A Lévy expansion strategy optimizes early dune building by beach grasses.

Lifeforms ranging from bacteria to humans employ specialized random movement patterns. Although effective as optimization strategies in many scientific fields, random walk application in biology has remained focused on search optimization by mobile organisms. Here, we report on the discovery that heavy-tailed random walks underlie the ability of clonally expanding plants to self-organize and dictate the formation of biogeomorphic landscapes. Using cross-Atlantic surveys, we show that congeneric beach grasses adopt distinct heavy-tailed clonal expansion strategies. Next, we demonstrate with a spatially explicit model and a field experiment that the Lévy-type strategy of the species building the highest dunes worldwide generates a clonal network with a patchy shoot organization that optimizes sand trapping efficiency. Our findings demonstrate Lévy-like movement in plants, and emphasize the role of species-specific expansion strategies in landscape formation. This mechanistic understanding paves the way for tailor-made planting designs to successfully construct and restore biogeomorphic landscapes and their services.

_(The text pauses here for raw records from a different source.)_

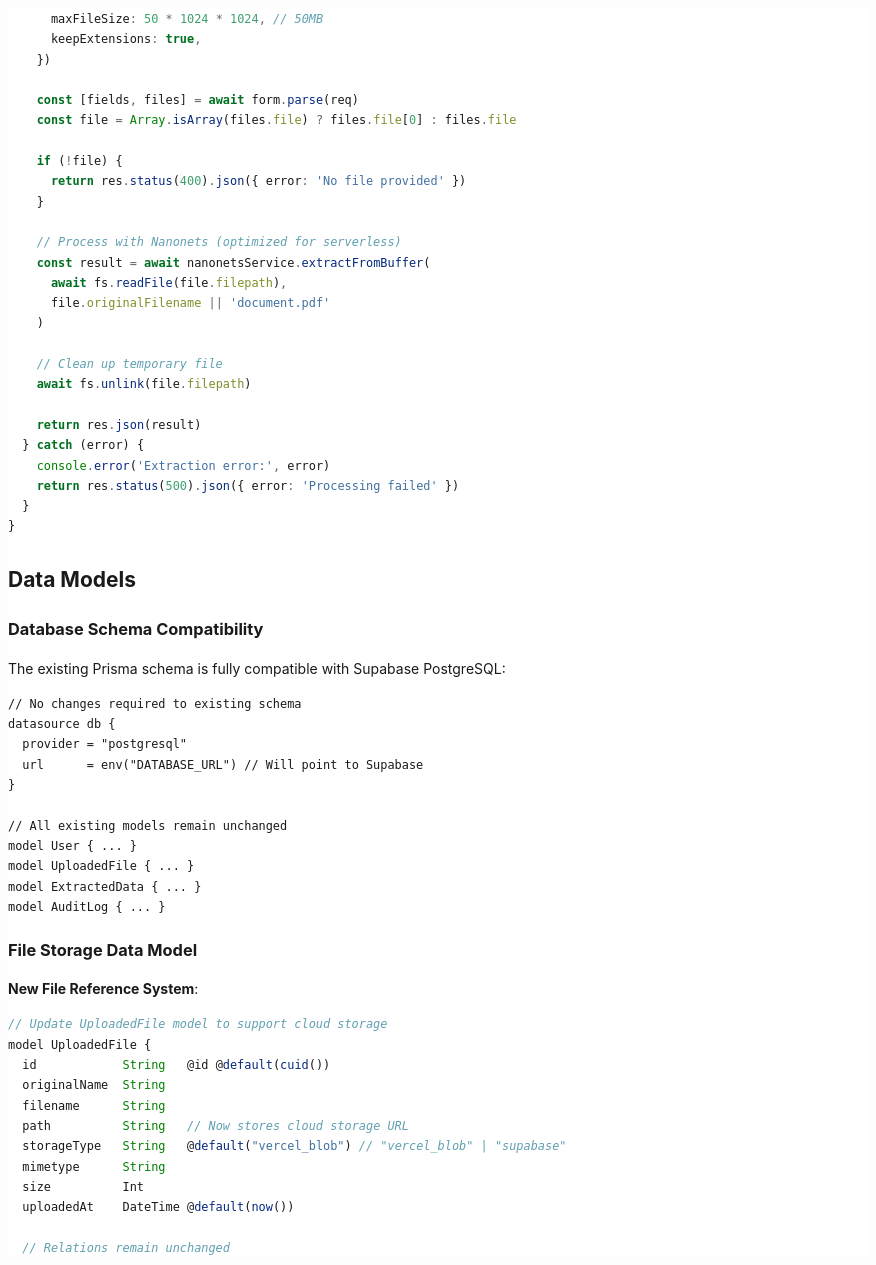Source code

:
 ```typescript
      maxFileSize: 50 * 1024 * 1024, // 50MB
      keepExtensions: true,
    })

    const [fields, files] = await form.parse(req)
    const file = Array.isArray(files.file) ? files.file[0] : files.file

    if (!file) {
      return res.status(400).json({ error: 'No file provided' })
    }

    // Process with Nanonets (optimized for serverless)
    const result = await nanonetsService.extractFromBuffer(
      await fs.readFile(file.filepath),
      file.originalFilename || 'document.pdf'
    )

    // Clean up temporary file
    await fs.unlink(file.filepath)

    return res.json(result)
  } catch (error) {
    console.error('Extraction error:', error)
    return res.status(500).json({ error: 'Processing failed' })
  }
}
```

## Data Models

### Database Schema Compatibility

The existing Prisma schema is fully compatible with Supabase PostgreSQL:

```prisma
// No changes required to existing schema
datasource db {
  provider = "postgresql"
  url      = env("DATABASE_URL") // Will point to Supabase
}

// All existing models remain unchanged
model User { ... }
model UploadedFile { ... }
model ExtractedData { ... }
model AuditLog { ... }
```

### File Storage Data Model

**New File Reference System**:
```typescript
// Update UploadedFile model to support cloud storage
model UploadedFile {
  id            String   @id @default(cuid())
  originalName  String
  filename      String
  path          String   // Now stores cloud storage URL
  storageType   String   @default("vercel_blob") // "vercel_blob" | "supabase"
  mimetype      String
  size          Int
  uploadedAt    DateTime @default(now())
  
  // Relations remain unchanged
```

Copper treatment during storage reduces Phytophthora and Halophytophthora infection of Zostera marina seeds used for restoration.

Restoration is increasingly considered an essential tool to halt and reverse the rapid decline of vital coastal ecosystems dominated by habitat-forming foundation species such as seagrasses. However, two recently discovered pathogens of marine plants, Phytophthora gemini and Halophytophthora sp. Zostera, can seriously hamper restoration efforts by dramatically reducing seed germination. Here, we report on a novel method that strongly reduces Phytophthora and Halophytophthora infection of eelgrass (Zostera marina) seeds. Seeds were stored in seawater with three different copper sulphate concentrations (0.0, 0.2, 2.0 ppm) crossed with three salinities (0.5, 10.0, 25.0 ppt). Next to reducing seed germination, infection significantly affected cotyledon colour: 90% of the germinated infected seeds displayed a brown cotyledon upon germination that did not continue development into the seedling stage, in contrast to only 13% of the germinated non-infected seeds. Copper successfully reduced infection up to 86% and the 0.2 ppm copper sulphate treatment was just as successful as the 2.0 ppm treatment. Infection was completely eliminated at low salinities, but green seed germination was also dramatically lowered by 10 times. We conclude that copper sulphate treatment is a suitable treatment for disinfecting Phytophthora or Halophytophthora infected eelgrass seeds, thereby potentially enhancing seed-based restoration success.

Marine Phytophthora species can hamper conservation and restoration of vegetated coastal ecosystems.

Phytophthora species are potent pathogens that can devastate terrestrial plants, causing billions of dollars of damage yearly to agricultural crops and harming fragile ecosystems worldwide. Yet, virtually nothing is known about the distribution and pathogenicity of their marine relatives. This is surprising, as marine plants form vital habitats in coastal zones worldwide (i.e. mangrove forests, salt marshes, seagrass beds), and disease may be an important bottleneck for the conservation and restoration of these rapidly declining ecosystems. We are the first to report on widespread infection of Phytophthora and Halophytophthora species on a common seagrass species, Zostera marina (eelgrass), across the northern Atlantic and Mediterranean. In addition, we tested the effects of Halophytophthora sp. Zostera and Phytophthora gemini on Z. marina seed germination in a full-factorial laboratory experiment under various environmental conditions. Results suggest that Phytophthora species are widespread as we found these oomycetes in eelgrass beds in six countries across the North Atlantic and Mediterranean. Infection by Halophytophthora sp. Zostera, P. gemini, or both, strongly affected sexual reproduction by reducing seed germination sixfold. Our findings have important implications for seagrass ecology, because these putative pathogens probably negatively affect ecosystem functioning, as well as current restoration and conservation efforts.